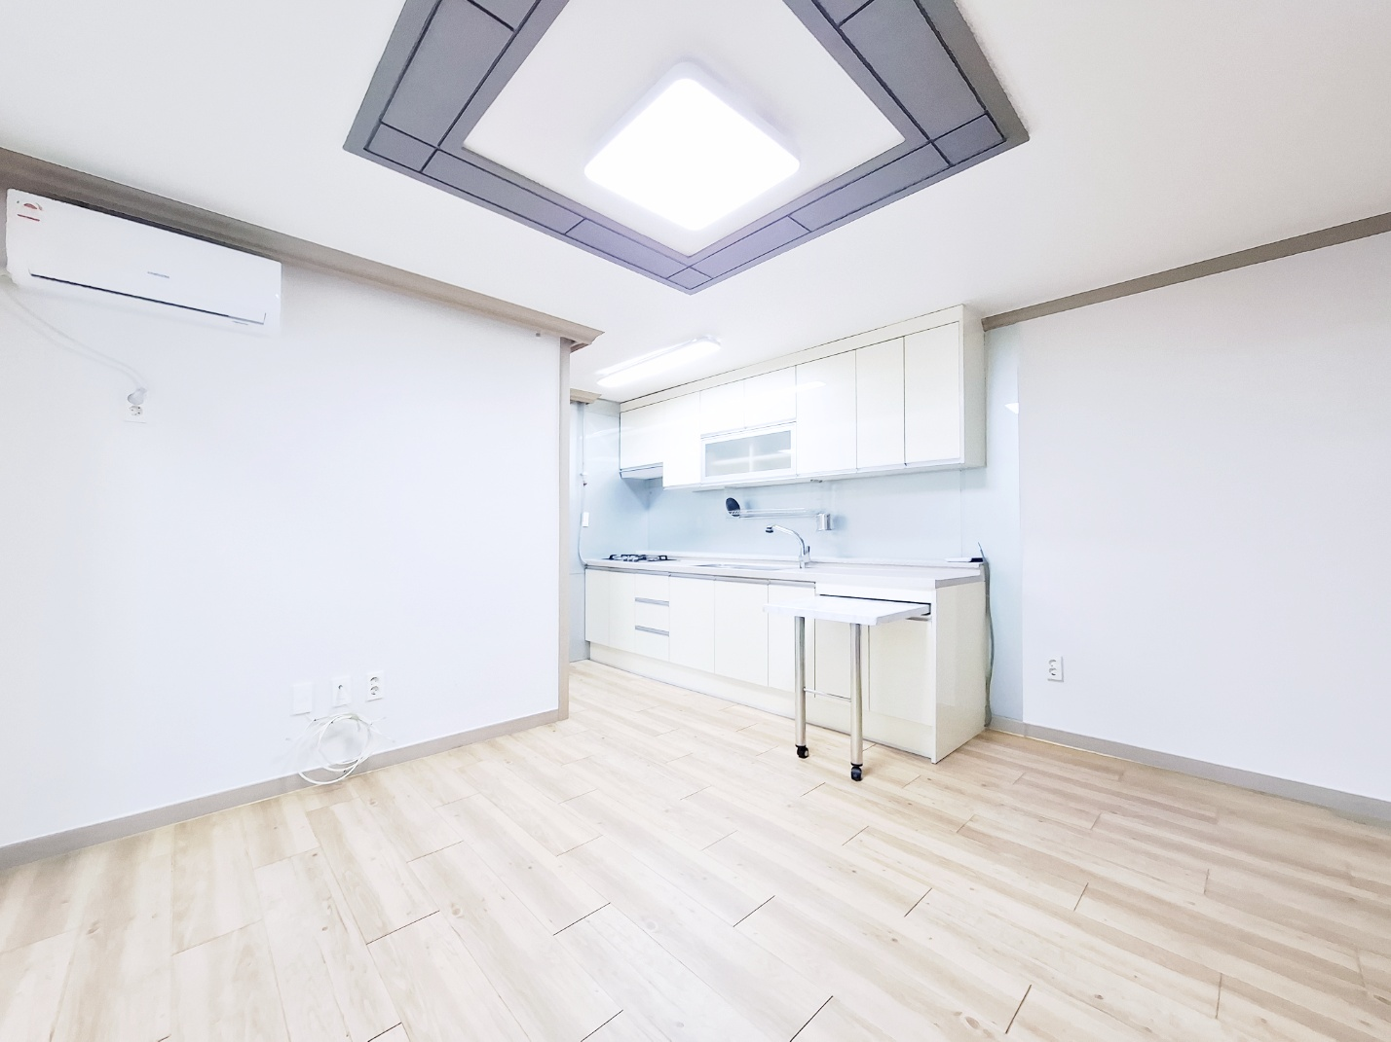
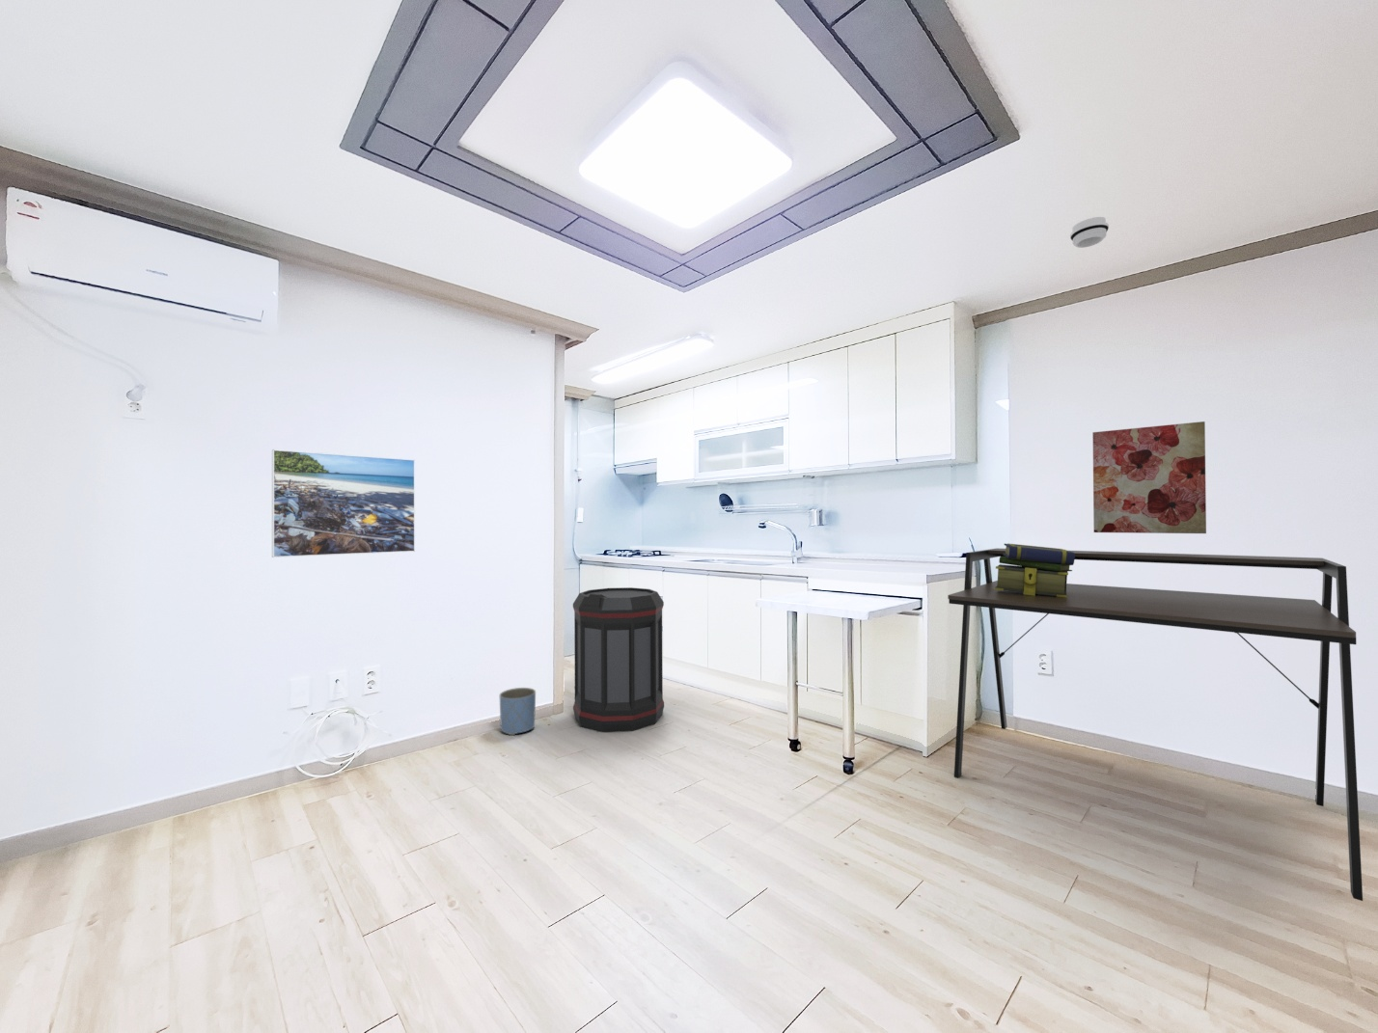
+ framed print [271,448,416,559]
+ smoke detector [1069,216,1110,248]
+ wall art [1092,421,1208,534]
+ stack of books [995,543,1075,598]
+ planter [499,687,536,737]
+ desk [946,547,1364,902]
+ trash can [572,586,665,734]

• To do:
Return the whole listing word for word, minus its pictures.

• Solution to this problem:
+ framed print [271,448,416,559]
+ smoke detector [1069,216,1110,248]
+ wall art [1092,421,1208,534]
+ stack of books [995,543,1075,598]
+ planter [499,687,536,737]
+ desk [946,547,1364,902]
+ trash can [572,586,665,734]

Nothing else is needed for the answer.